→ **Problem requirements**:
Rewrite these lines with each "Porsche" switched to "Ferrari" and nothing else altered.
----
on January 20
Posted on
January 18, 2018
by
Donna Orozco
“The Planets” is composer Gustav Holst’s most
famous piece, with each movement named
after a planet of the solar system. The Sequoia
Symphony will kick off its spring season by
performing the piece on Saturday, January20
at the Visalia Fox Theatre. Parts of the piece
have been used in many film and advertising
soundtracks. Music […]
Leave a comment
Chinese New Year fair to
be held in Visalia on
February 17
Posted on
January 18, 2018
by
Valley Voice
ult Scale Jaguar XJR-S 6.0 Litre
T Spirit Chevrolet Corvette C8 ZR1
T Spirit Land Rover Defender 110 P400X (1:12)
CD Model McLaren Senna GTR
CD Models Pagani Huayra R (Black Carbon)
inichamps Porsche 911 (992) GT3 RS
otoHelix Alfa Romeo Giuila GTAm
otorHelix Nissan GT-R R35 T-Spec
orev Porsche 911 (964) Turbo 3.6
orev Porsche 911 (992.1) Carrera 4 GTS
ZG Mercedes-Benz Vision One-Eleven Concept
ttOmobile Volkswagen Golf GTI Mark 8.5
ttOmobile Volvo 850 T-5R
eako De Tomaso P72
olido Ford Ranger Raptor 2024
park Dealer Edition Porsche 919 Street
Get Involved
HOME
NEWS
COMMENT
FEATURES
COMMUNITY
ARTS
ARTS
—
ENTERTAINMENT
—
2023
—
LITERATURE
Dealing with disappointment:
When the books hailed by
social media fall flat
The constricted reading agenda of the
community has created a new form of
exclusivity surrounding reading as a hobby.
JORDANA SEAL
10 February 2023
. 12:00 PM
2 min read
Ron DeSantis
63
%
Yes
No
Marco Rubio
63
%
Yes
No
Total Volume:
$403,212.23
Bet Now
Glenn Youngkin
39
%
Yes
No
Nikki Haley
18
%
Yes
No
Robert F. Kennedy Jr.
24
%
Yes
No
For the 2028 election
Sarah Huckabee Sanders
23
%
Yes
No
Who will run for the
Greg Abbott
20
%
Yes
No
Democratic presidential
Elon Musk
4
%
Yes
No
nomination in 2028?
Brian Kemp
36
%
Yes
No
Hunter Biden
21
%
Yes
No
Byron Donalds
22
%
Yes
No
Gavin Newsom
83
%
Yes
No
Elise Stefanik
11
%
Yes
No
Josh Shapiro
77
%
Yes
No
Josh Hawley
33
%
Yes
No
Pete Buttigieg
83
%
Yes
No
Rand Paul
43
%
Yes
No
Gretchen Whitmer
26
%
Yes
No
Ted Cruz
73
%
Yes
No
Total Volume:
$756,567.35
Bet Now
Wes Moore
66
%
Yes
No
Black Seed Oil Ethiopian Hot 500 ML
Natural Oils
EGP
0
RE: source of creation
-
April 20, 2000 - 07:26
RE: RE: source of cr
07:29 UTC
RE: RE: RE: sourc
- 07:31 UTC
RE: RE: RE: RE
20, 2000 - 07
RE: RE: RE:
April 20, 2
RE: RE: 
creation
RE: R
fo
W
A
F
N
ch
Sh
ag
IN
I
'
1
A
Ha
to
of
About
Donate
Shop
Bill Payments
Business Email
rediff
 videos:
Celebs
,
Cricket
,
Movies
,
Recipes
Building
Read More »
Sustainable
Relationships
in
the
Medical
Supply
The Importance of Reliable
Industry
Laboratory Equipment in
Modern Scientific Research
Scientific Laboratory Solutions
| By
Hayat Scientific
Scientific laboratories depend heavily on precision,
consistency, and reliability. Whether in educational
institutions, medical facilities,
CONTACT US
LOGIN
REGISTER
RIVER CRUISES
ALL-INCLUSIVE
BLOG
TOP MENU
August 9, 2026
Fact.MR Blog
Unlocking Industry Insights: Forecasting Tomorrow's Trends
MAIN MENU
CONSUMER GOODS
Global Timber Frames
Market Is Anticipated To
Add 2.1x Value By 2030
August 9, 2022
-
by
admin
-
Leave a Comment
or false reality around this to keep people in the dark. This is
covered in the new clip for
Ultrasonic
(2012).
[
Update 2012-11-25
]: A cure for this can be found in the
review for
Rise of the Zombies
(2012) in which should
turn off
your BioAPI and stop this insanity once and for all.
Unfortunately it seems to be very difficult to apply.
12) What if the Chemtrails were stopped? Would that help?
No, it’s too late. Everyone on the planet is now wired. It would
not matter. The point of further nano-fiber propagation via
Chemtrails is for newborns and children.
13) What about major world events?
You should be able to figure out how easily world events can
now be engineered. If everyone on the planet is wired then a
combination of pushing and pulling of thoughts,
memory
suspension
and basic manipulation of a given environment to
----
→ **Task output**:
on January 20
Posted on
January 18, 2018
by
Donna Orozco
“The Planets” is composer Gustav Holst’s most
famous piece, with each movement named
after a planet of the solar system. The Sequoia
Symphony will kick off its spring season by
performing the piece on Saturday, January20
at the Visalia Fox Theatre. Parts of the piece
have been used in many film and advertising
soundtracks. Music […]
Leave a comment
Chinese New Year fair to
be held in Visalia on
February 17
Posted on
January 18, 2018
by
Valley Voice
ult Scale Jaguar XJR-S 6.0 Litre
T Spirit Chevrolet Corvette C8 ZR1
T Spirit Land Rover Defender 110 P400X (1:12)
CD Model McLaren Senna GTR
CD Models Pagani Huayra R (Black Carbon)
inichamps Ferrari 911 (992) GT3 RS
otoHelix Alfa Romeo Giuila GTAm
otorHelix Nissan GT-R R35 T-Spec
orev Ferrari 911 (964) Turbo 3.6
orev Ferrari 911 (992.1) Carrera 4 GTS
ZG Mercedes-Benz Vision One-Eleven Concept
ttOmobile Volkswagen Golf GTI Mark 8.5
ttOmobile Volvo 850 T-5R
eako De Tomaso P72
olido Ford Ranger Raptor 2024
park Dealer Edition Ferrari 919 Street
Get Involved
HOME
NEWS
COMMENT
FEATURES
COMMUNITY
ARTS
ARTS
—
ENTERTAINMENT
—
2023
—
LITERATURE
Dealing with disappointment:
When the books hailed by
social media fall flat
The constricted reading agenda of the
community has created a new form of
exclusivity surrounding reading as a hobby.
JORDANA SEAL
10 February 2023
. 12:00 PM
2 min read
Ron DeSantis
63
%
Yes
No
Marco Rubio
63
%
Yes
No
Total Volume:
$403,212.23
Bet Now
Glenn Youngkin
39
%
Yes
No
Nikki Haley
18
%
Yes
No
Robert F. Kennedy Jr.
24
%
Yes
No
For the 2028 election
Sarah Huckabee Sanders
23
%
Yes
No
Who will run for the
Greg Abbott
20
%
Yes
No
Democratic presidential
Elon Musk
4
%
Yes
No
nomination in 2028?
Brian Kemp
36
%
Yes
No
Hunter Biden
21
%
Yes
No
Byron Donalds
22
%
Yes
No
Gavin Newsom
83
%
Yes
No
Elise Stefanik
11
%
Yes
No
Josh Shapiro
77
%
Yes
No
Josh Hawley
33
%
Yes
No
Pete Buttigieg
83
%
Yes
No
Rand Paul
43
%
Yes
No
Gretchen Whitmer
26
%
Yes
No
Ted Cruz
73
%
Yes
No
Total Volume:
$756,567.35
Bet Now
Wes Moore
66
%
Yes
No
Black Seed Oil Ethiopian Hot 500 ML
Natural Oils
EGP
0
RE: source of creation
-
April 20, 2000 - 07:26
RE: RE: source of cr
07:29 UTC
RE: RE: RE: sourc
- 07:31 UTC
RE: RE: RE: RE
20, 2000 - 07
RE: RE: RE:
April 20, 2
RE: RE: 
creation
RE: R
fo
W
A
F
N
ch
Sh
ag
IN
I
'
1
A
Ha
to
of
About
Donate
Shop
Bill Payments
Business Email
rediff
 videos:
Celebs
,
Cricket
,
Movies
,
Recipes
Building
Read More »
Sustainable
Relationships
in
the
Medical
Supply
The Importance of Reliable
Industry
Laboratory Equipment in
Modern Scientific Research
Scientific Laboratory Solutions
| By
Hayat Scientific
Scientific laboratories depend heavily on precision,
consistency, and reliability. Whether in educational
institutions, medical facilities,
CONTACT US
LOGIN
REGISTER
RIVER CRUISES
ALL-INCLUSIVE
BLOG
TOP MENU
August 9, 2026
Fact.MR Blog
Unlocking Industry Insights: Forecasting Tomorrow's Trends
MAIN MENU
CONSUMER GOODS
Global Timber Frames
Market Is Anticipated To
Add 2.1x Value By 2030
August 9, 2022
-
by
admin
-
Leave a Comment
or false reality around this to keep people in the dark. This is
covered in the new clip for
Ultrasonic
(2012).
[
Update 2012-11-25
]: A cure for this can be found in the
review for
Rise of the Zombies
(2012) in which should
turn off
your BioAPI and stop this insanity once and for all.
Unfortunately it seems to be very difficult to apply.
12) What if the Chemtrails were stopped? Would that help?
No, it’s too late. Everyone on the planet is now wired. It would
not matter. The point of further nano-fiber propagation via
Chemtrails is for newborns and children.
13) What about major world events?
You should be able to figure out how easily world events can
now be engineered. If everyone on the planet is wired then a
combination of pushing and pulling of thoughts,
memory
suspension
and basic manipulation of a given environment to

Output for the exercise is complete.